## WHAT THE EXERCISE ASKS
From the DBIx::DataModel documentation excerpt, copy word for word the passage that begins with the words containing "Therefore it is" and ends with "params or whatever)".

Therefore it is a collaborative platform where
various independent software components can
contribute to various parts of the final SQL.
=head3 Example
# create a statement with initial conditions on the department
my $statement = $department->join(qw/activities employee/);
# add a date condition (from config file or CGI params or whatever)
my $date = get_initial_date_from_some_external_source();
$statement->refine(-where => {d_begin => {">" => $date}});
# now issue the SQL query
my $rows = $statement->select(-columns => [qw/d_begin lastname firstname/]);
This code generates the following SQL :
SELECT d_begin, lastname, firstname
FROM activity INNER JOIN employee
ON activity.emp_id=employee.emp_id
WHERE dpt_id = $departement->{dpt_id}
AND d_begin > $date
Behind the scene, the C<join> method first created a view representing
the database join between C<activity> and C<employee>; then it created
a statement object that would query that view with an initial
condition on C<dpt_id>. The C<refine> call added a second condition
on C<d_begin>. Finally the C<select> method specified which columns
to retrieve.
=head3 Stepwise parameter binding through named placeholders
C<DBIx::DataModel::Statement> objects have their own mechanism of
placeholders and parameter binding. Of course this gets ultimately
translated into usual placeholders at the C<DBI> and database layers;
but an additional layer was needed here in order to allow for
stepwise building of SQL conditions as just demonstrated above.
Stepwise binding of values to placeholders requires
I<named placeholders>, as opposed to usual positional placeholders.
Named placeholders are recognized according to a I<placeholder prefix>,
which is C<?:> by default. Here is an example :
$statement->refine(-where => {col1 => '?:foo',
col2 => '?:bar',
col3 => '?:foo'});
Values are bound to these named parameters (either before
or after the C<refine()> step) through the L</bind()> method :
$statement->bind(foo => 123, bar => 456);
If the default placeholder prefix C<?:> is inconvenient, another
placeholder prefix may be specified as an option to the
L<schema creation method|DBIx::DataModel::Doc::Reference/Schema>.
=head1 COLUMN HANDLERS AND TYPES
=head2 Column handlers
A I<column handler> is just a pair C<< $handler_name => $handler_body >>;
such pairs are associated to column names in tables,
either at table definition time
(see L<DBIx::DataModel::Doc::Reference/define_table()>),
or later through the
L<define_column_handlers()|DBIx::DataModel::Doc::Reference/define_column_handlers()>
method.

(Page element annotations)
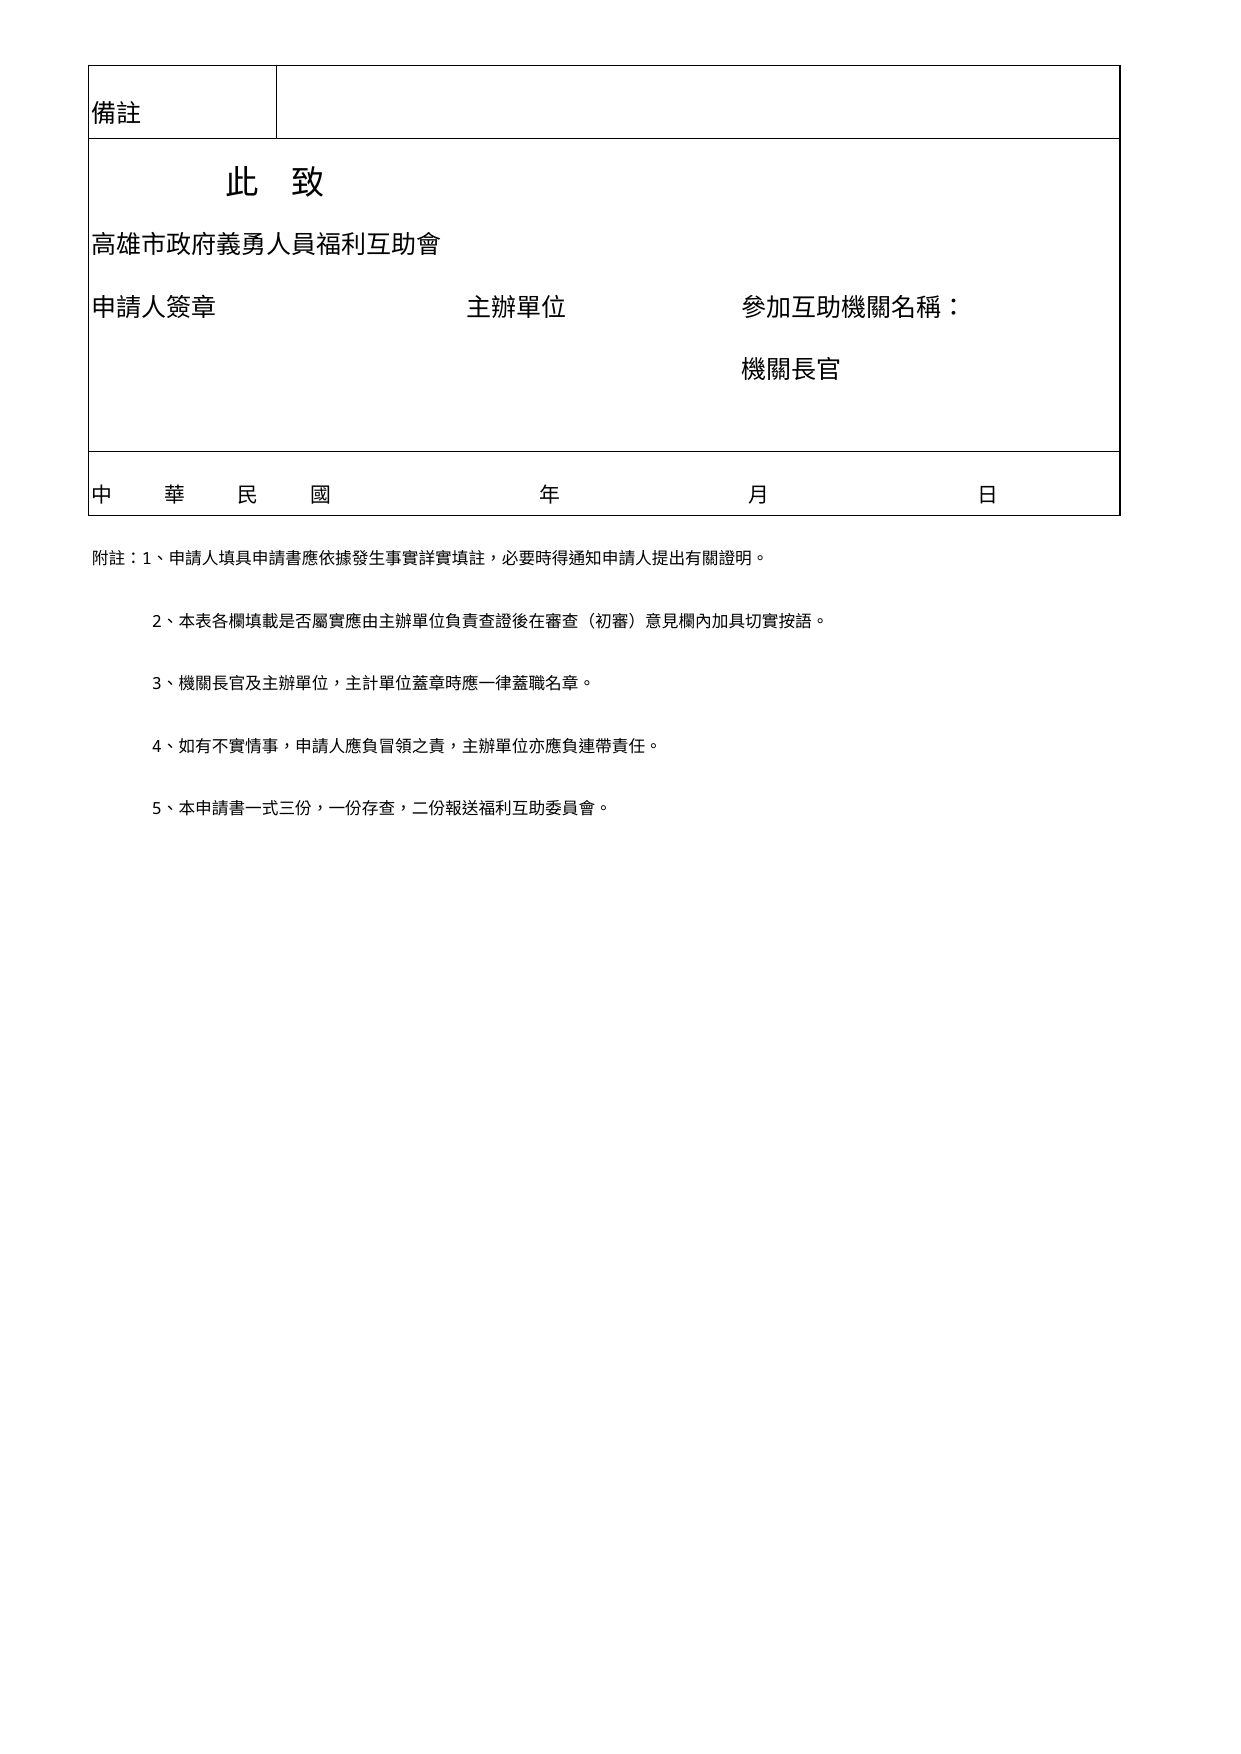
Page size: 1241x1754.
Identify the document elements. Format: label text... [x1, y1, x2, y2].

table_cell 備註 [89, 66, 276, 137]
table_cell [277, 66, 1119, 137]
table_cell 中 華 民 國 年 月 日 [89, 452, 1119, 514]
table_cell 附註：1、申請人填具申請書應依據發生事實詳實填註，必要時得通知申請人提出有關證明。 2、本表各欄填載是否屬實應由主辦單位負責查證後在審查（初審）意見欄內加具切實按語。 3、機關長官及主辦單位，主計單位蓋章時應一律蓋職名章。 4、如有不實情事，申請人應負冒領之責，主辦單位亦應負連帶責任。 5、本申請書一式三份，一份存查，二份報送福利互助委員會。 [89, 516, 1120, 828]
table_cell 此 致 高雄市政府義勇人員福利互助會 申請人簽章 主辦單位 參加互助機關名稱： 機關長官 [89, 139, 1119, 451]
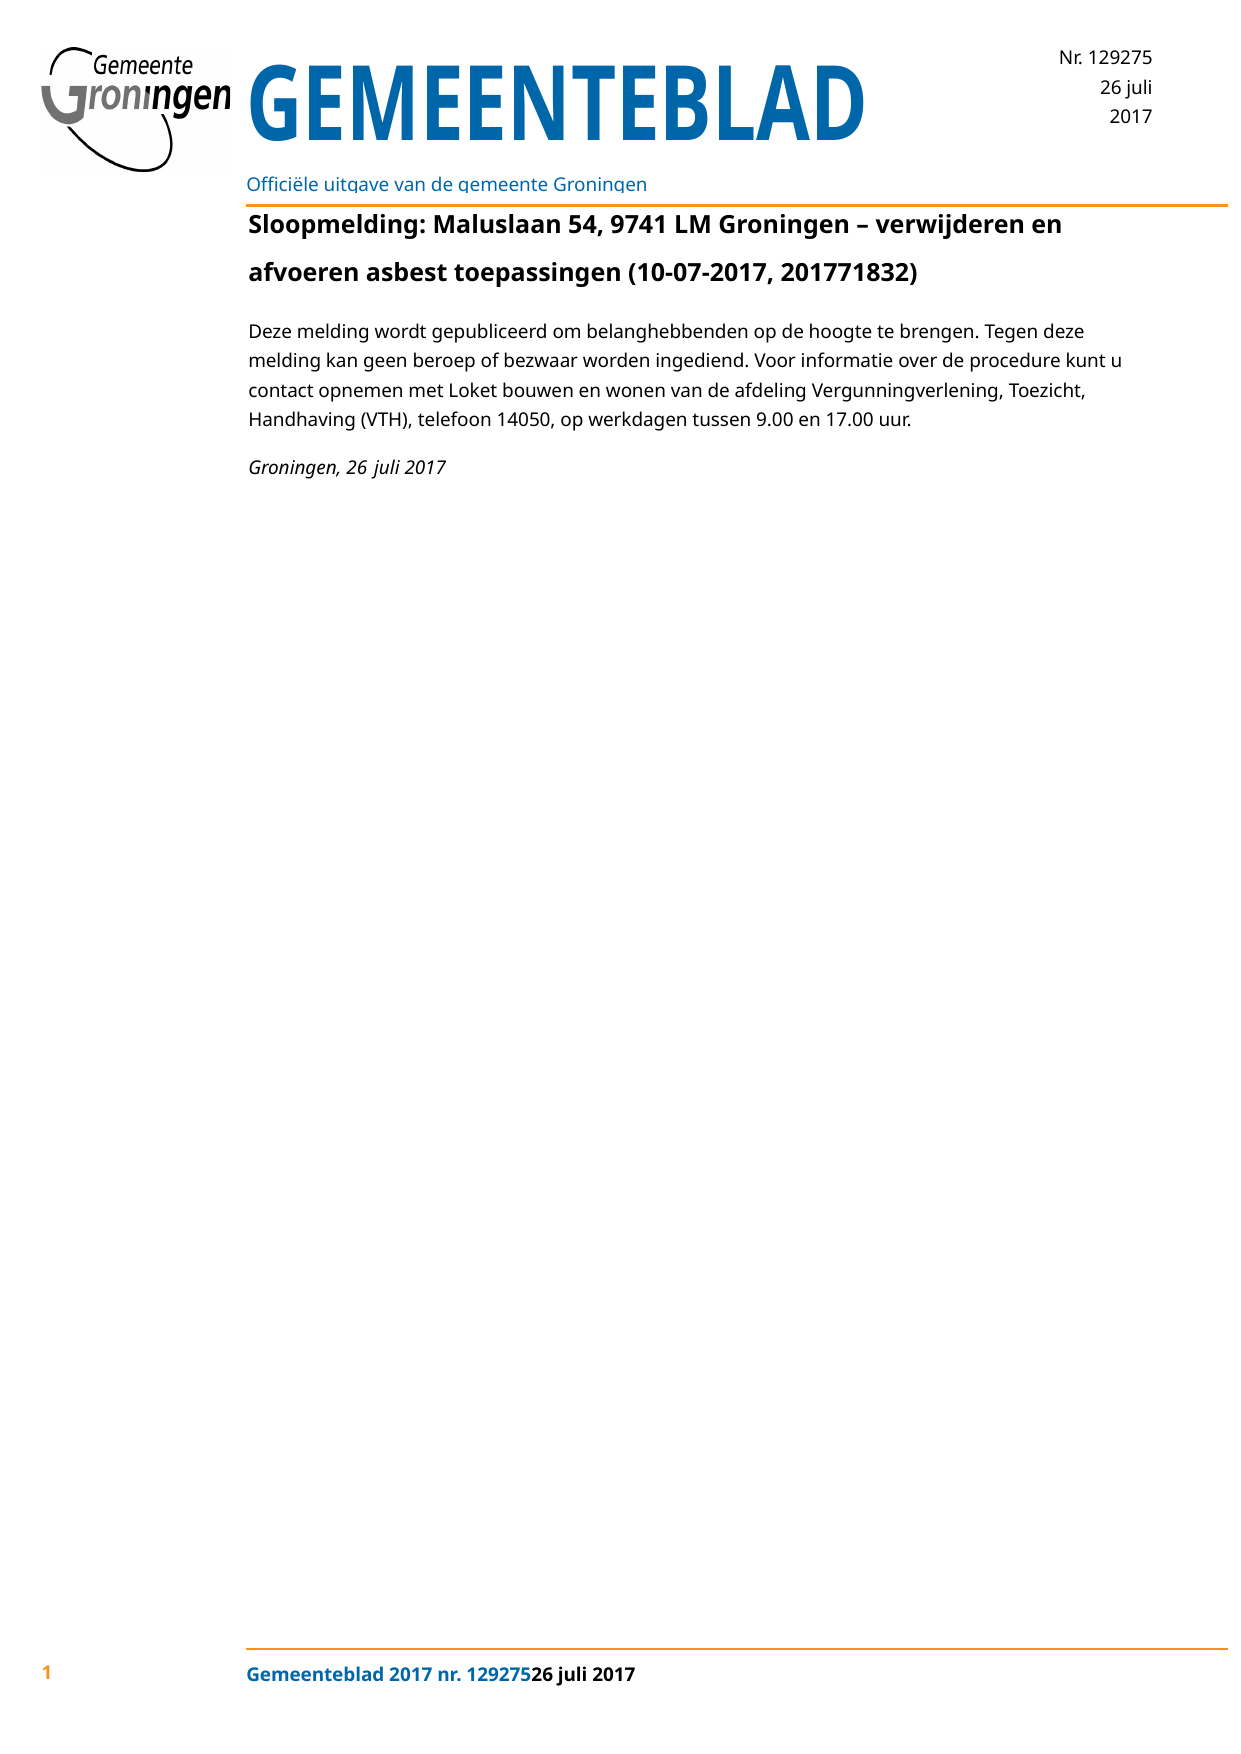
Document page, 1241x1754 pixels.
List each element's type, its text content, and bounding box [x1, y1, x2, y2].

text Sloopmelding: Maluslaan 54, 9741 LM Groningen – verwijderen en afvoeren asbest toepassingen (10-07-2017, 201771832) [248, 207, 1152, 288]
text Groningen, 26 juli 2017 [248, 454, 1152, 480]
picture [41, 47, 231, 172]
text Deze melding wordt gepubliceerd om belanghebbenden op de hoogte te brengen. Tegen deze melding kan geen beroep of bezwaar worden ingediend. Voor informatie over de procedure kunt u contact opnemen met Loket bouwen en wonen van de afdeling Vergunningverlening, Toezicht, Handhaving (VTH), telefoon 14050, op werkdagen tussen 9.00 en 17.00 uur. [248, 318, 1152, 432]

## THE SOLUTION
Therefore it is a collaborative platform where
various independent software components can
contribute to various parts of the final SQL.
=head3 Example
# create a statement with initial conditions on the department
my $statement = $department->join(qw/activities employee/);
# add a date condition (from config file or CGI params or whatever)